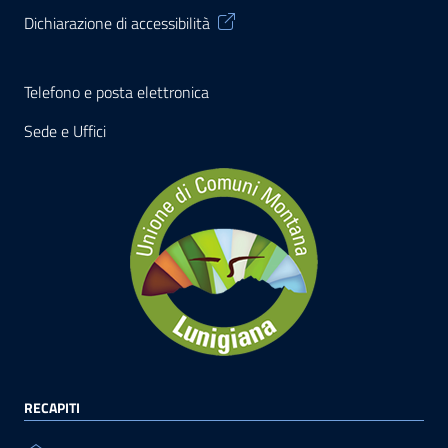
Dichiarazione di accessibilità
Telefono e posta elettronica
Sede e Uffici
RECAPITI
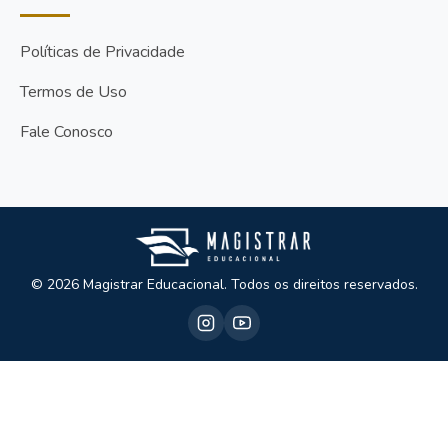
Políticas de Privacidade
Termos de Uso
Fale Conosco
© 2026 Magistrar Educacional. Todos os direitos reservados.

■ What you have to do ■
Please repeat the records above word for word, and do not include the pictures.

■ Exercise answer ■
Dichiarazione di accessibilità
Telefono e posta elettronica
Sede e Uffici
RECAPITI
Políticas de Privacidade
Termos de Uso
Fale Conosco
© 2026 Magistrar Educacional. Todos os direitos reservados.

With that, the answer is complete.